あの日彼女が日比谷のエレベーターの中で命を落とさなかったら私はこの世に存在していただろうか、などというのはまったくもってくだらない話だけれど、父は私に彼女の人生を生きてほしかったのではないか、という考えはあながち間違いではないかもしれない。
それは、ただ、誰にも、じぶんにさえ、殺されることなく生き抜いてくれ、というだけの願い。

最初に聞いてからずっと、「日比谷のエレベーター」というフレーズは、私の胸のあたりでカタンカタンと小さな音を立て続けていた。まるで小さないびつな多面体が、傾斜が起きるたびあっちへこっちへと転がり続けているみたいに。
夏の終わりのあの日、私は、エレベーター奥の壁にもたれかかり蹲り血を流しながら死んでいった人の姿を想像した。その時そのひとの顔に表情はなく、長い月日の途中で男性の顔があてがわれ、ついに悲しげな表情をした芯の強そうな女性の顔になった。

狭い待合室で斜に向かい合い、父の淡々とした告白を聞きながら、散らばった点のようだったそれまでの父に纏わる数々のエピソードが、ぐにぐにと蛇行する紐に結わえられながら一本の線になり繋がっていった。
その紐をピンと引きたどった先に、父を愛した女性の死があった。

ああ、このひとは、父は、三人分の罪を背負って生きてきたのか。
繋がった点のひとつひとつを思い出しながら、私はそう思った。
男を裏切った女の罪と、裏切った女を刺した男の罪。
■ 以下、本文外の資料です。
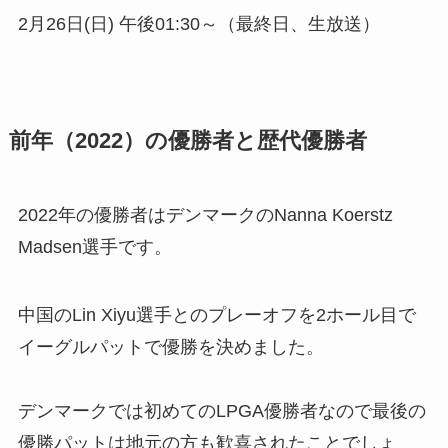
2月26日(日) 午後01:30～（最終日、生放送）
前
年（2022）の優勝者と歴代優勝者
2022年の優勝者はデンマークのNanna Koerstz
Madsen選手です。
中国のLin Xiyu選手とのプレーオフを2ホール目で
イーグルパットで優勝を決めました。
デンマークでは初めてのLPGA優勝者なので最後の
優勝パットは地元の方も歓喜されたことでしょ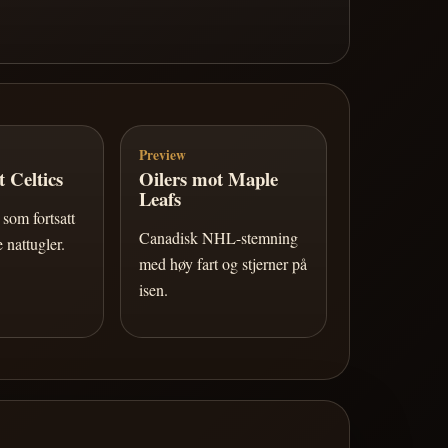
Preview
 Celtics
Oilers mot Maple
Leafs
som fortsatt
Canadisk NHL-stemning
 nattugler.
med høy fart og stjerner på
isen.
そして、女に男を裏切らせることになってしまった自分の罪。
それは、父がひとりで背負わなければならない罪だったろうか。
三人分の罪を受け止め、それと向き合い、時に逃れようとしながら、父はやっぱり、死を目指しながら生きてきたのかもしれない。

いつからか、電話をするたび何度も同じ話を繰り返すようになった父は、
「いろいろわからなくなってきちまってさぁ」
と決まって言うようになった。流行り病のせいで会えなくなって久しい。デイサービスのお風呂が気持ちいいのだと言っていた。

ねえ、パパはもういろいろわからなくっていいんだよ。
昔のことは、なにも思い出さなくていい。
両親の面倒を見ている弟の迷惑も顧みず、離れて暮らす私はいま、ひとり勝手なことを願っている。


父が何度か繰り返した話の中に、赤が印象的な話がふたつある。
ひとつは、まだ観光地として賑わう前、実家の前の湖で入水自殺があるたび消防で駆り出されたという話。引き上げた女性の薄いワンピースのお腹の下あたりが血で汚れていたのを忘れられないのだと、父は言っていた。

もうひとつは、実家に向かう山道の途中で車にはねられて死んでいた鹿のこと。
横たわる鹿のおなかからはたくさんの赤いものがあふれ出ていたそうだ。父はそれを、はねられる直前におなかいっぱい食べた赤い木の実がこぼれ出たのだと言った。
そんなことがあるだろうか。
聞くたび私はそう思ったけれど、父は、何度この話を繰り返してもそれを訂正することはなかった。